• Task to carry out
Every line below that holds "bottle" must be copied.

• Raw data
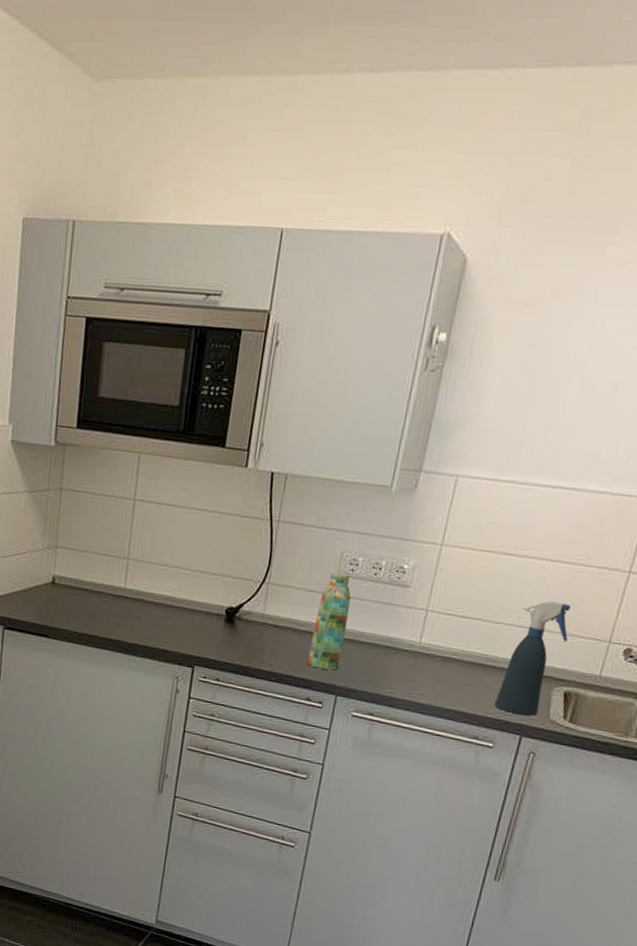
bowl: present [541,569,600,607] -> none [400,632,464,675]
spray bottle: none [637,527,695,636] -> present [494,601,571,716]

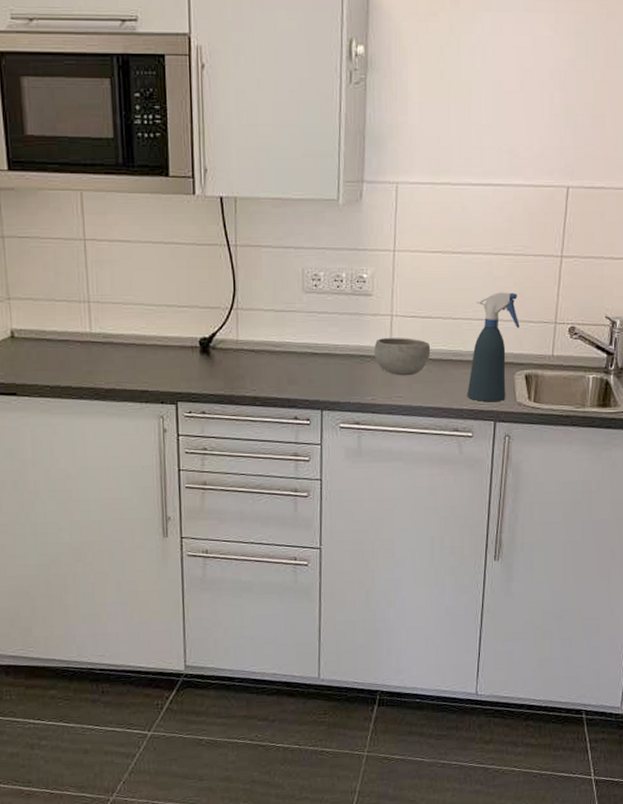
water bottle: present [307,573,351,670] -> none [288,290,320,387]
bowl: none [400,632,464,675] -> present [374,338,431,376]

• Written solution
spray bottle: none [637,527,695,636] -> present [494,601,571,716]
water bottle: present [307,573,351,670] -> none [288,290,320,387]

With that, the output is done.